Он лукавил. Париж Парижем, а нити, производимые на новом оборудовании, годились не только для золотого шитья. Пару лет назад, взломав глухую оборону совета директоров, Алексеев открыл два завода – меднопрокатный и кабельный. Электрические провода и нити для ламп накаливания – производственная система Алексеева, нанизанная на шампур сквозного действия прогресса, ясно утверждала, что будущее за этим товаром, а не за блестящими мундирами и ризами.
По привычке Алексеев звал себя канительщиком. Это было лукавством.
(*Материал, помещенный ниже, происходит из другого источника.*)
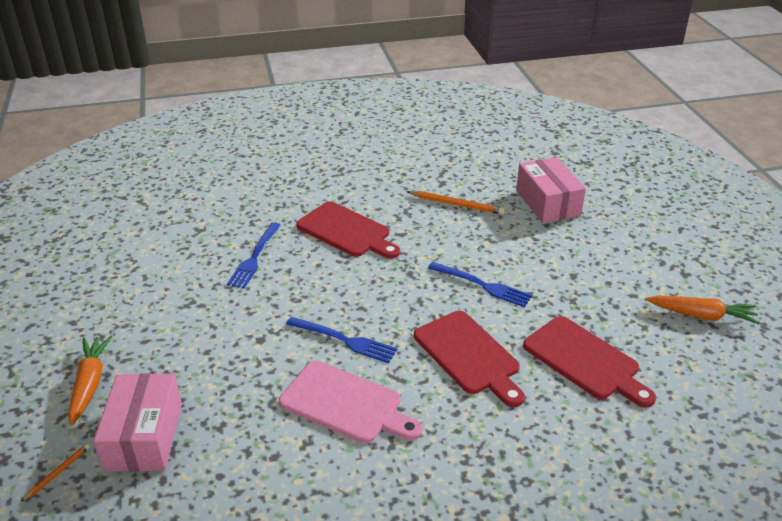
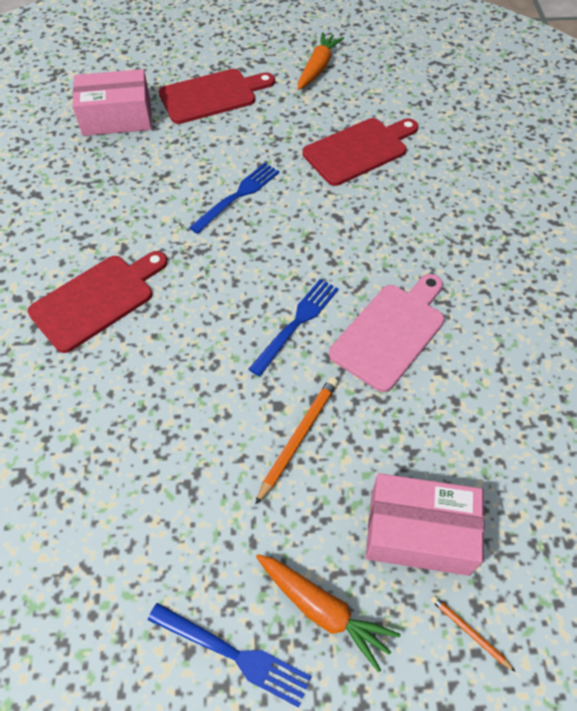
camera: 80 degrees left, 20 degrees up
orange carrot [68,336,112,426] -> orange carrot turned 150 degrees counterclockwise [256,554,401,673]
blue fork [227,222,281,289] -> blue fork moved to [148,603,312,708]
orange pencil [407,191,505,215] -> orange pencil moved to [255,377,338,505]
red cutting board [414,311,525,407] -> red cutting board moved to [159,69,275,124]

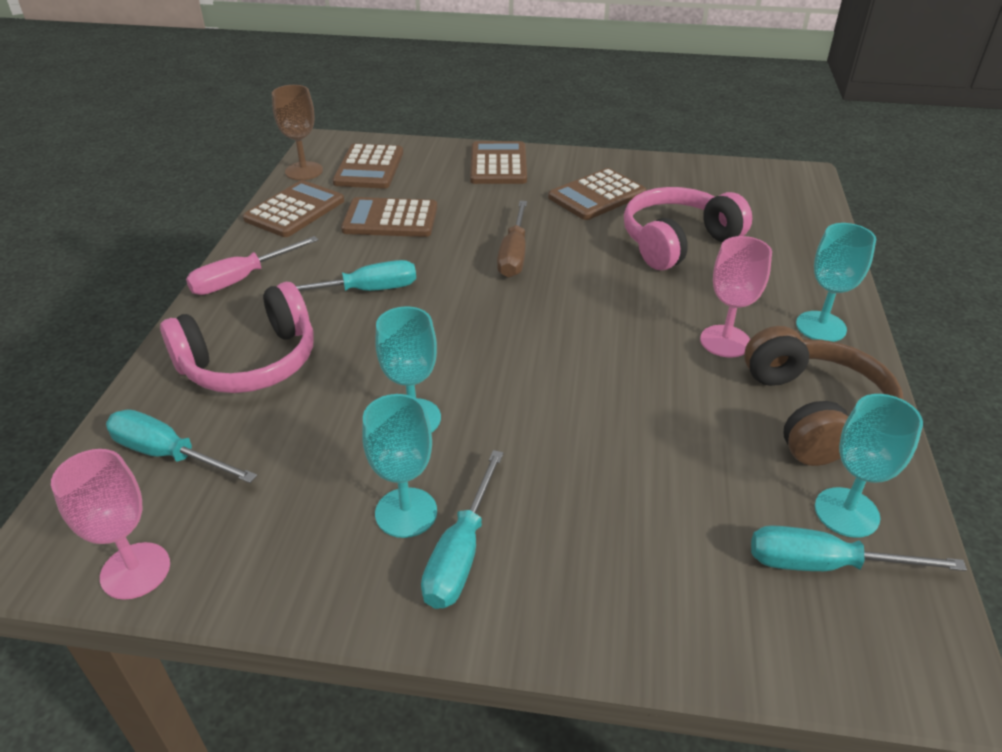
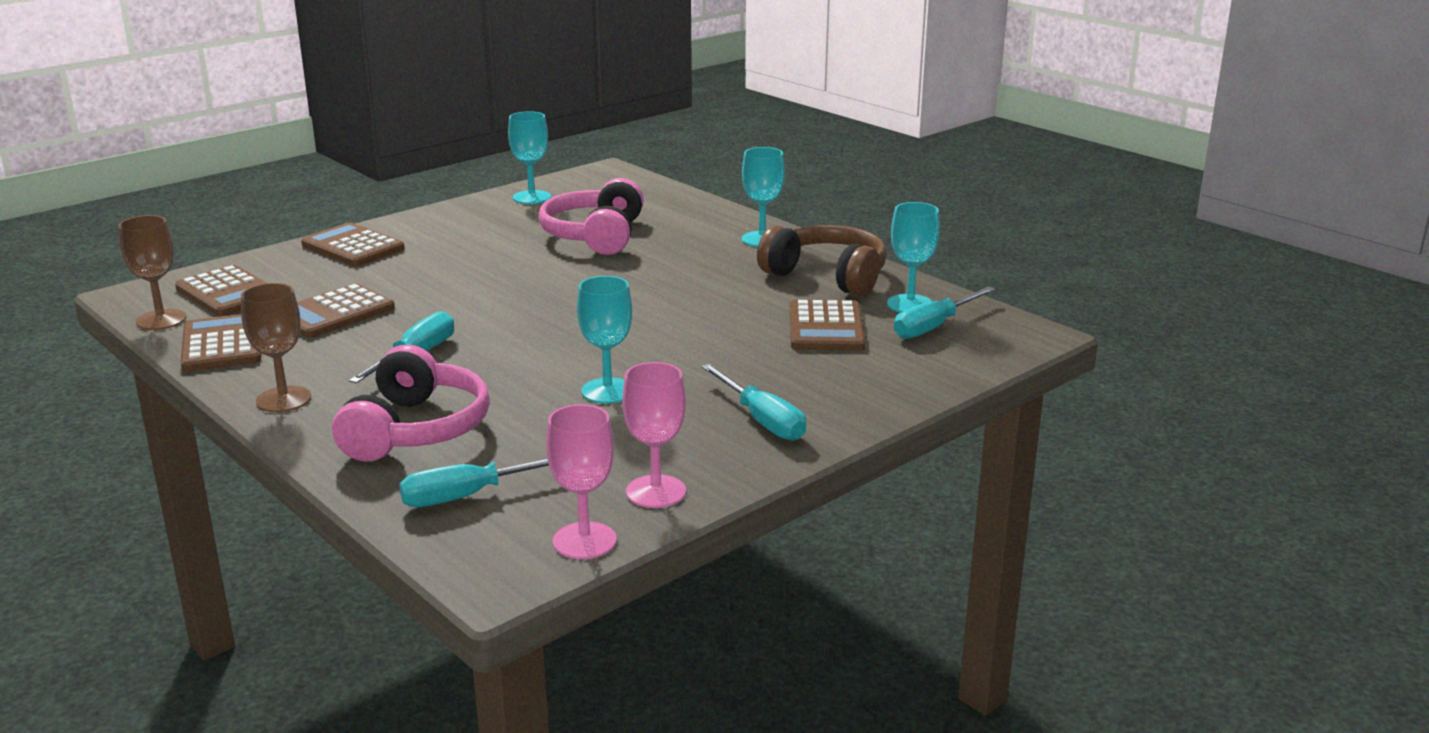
camera: 50 degrees left, 15 degrees down
pink screwdriver [186,236,318,295] -> brown goblet [241,283,311,412]
turquoise goblet [362,394,437,538] -> turquoise goblet moved to [508,111,551,204]
brown screwdriver [497,201,527,278] -> none
brown calculator [548,168,646,220] -> brown calculator moved to [790,299,865,351]
pink goblet [700,236,772,358] -> pink goblet moved to [622,362,686,508]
С большим правом он мог бы зваться проводником или ламповых дел мастером.
«Или шкафом, – подумал Алексеев. – «Маменька говорят, что мы были мебель...» Я буду шкафом, многоуважаемым шкафом. Надо спросить разрешения у Антона Павловича: «многоуважаемый шкаф» – его выдумка. Чехов всё грозится вставить его в какую-нибудь пьесу...»
– У вас есть вопросы? – прервал его размышления Янсон. – Если нет, то черновик готов, извольте ознакомиться.
– Есть. Свидетели завещания Заикиной...
– У вас какие-то претензии? Хотите сделать заявление?
– Нет, претензий нет. На днях я имел удовольствие познакомиться с господином Ваграмяном. Превосходный человек, спокойный, вежливый. Нашёл мою зубную щётку. «Императорских» не курит, предпочитает «Ферезли»...
– Что?
Глаза Янсона поползли на лоб.
– Превосходный человек, говорю. Вероятно, госпожа Радченко ему под стать. Кто она?
– Костюмерша в театре. В прошлом – модистка. Трудилась в ателье mademoiselleRosalie – это слева от моста, где аптека Коха, угол с кондитерской. Бывает, и сейчас трудится, на заказах.
– MademoiselleRosalie? Парижанка?!
– Что вас смущает?
– Она же скончалась! И давно, насколько я знаю.
Алексееву представилась страшная картинка: стройный парижский скелет в чепце дает модистке указания – рюши, воланы, оборки...
– Это не та Розали, это её дочка. Матушка отошла в мир иной, дочь продолжила семейное дело. Там еще и внучка намечается... Госпожа Радченко временами у них подрабатывает. Больше, правда, в театре...
– Ну да, театр. Престарелая актриса, умирая, берёт в свидетели костюмершу. Вполне понятное решение. Сапожник? У него мастерская двумя этажами ниже квартиры покойной. Наверняка были знакомы, имели добрые отношения. Но этот Кантор...
– У вас есть предубеждения?
Нотариус не закончил фразы, но любому сделалось бы ясно, о каких предубеждениях говорит Янсон.
– Что вы, Александр Рафаилович! Тем более вы сказали, что он крещёный. Ещё хотели при случае рассказать мне историю этого Кантора. Говорили, будто она забавная...
– Вы хотите, чтобы я сделал это сейчас?
– Pourquoi pas[2]? Вы куда-то торопитесь? Я оплачу всё потраченное на меня сверхурочное время.
– Ну, если так... Хотите чаю?
– Как думаете, шестой стакан мне не повредит?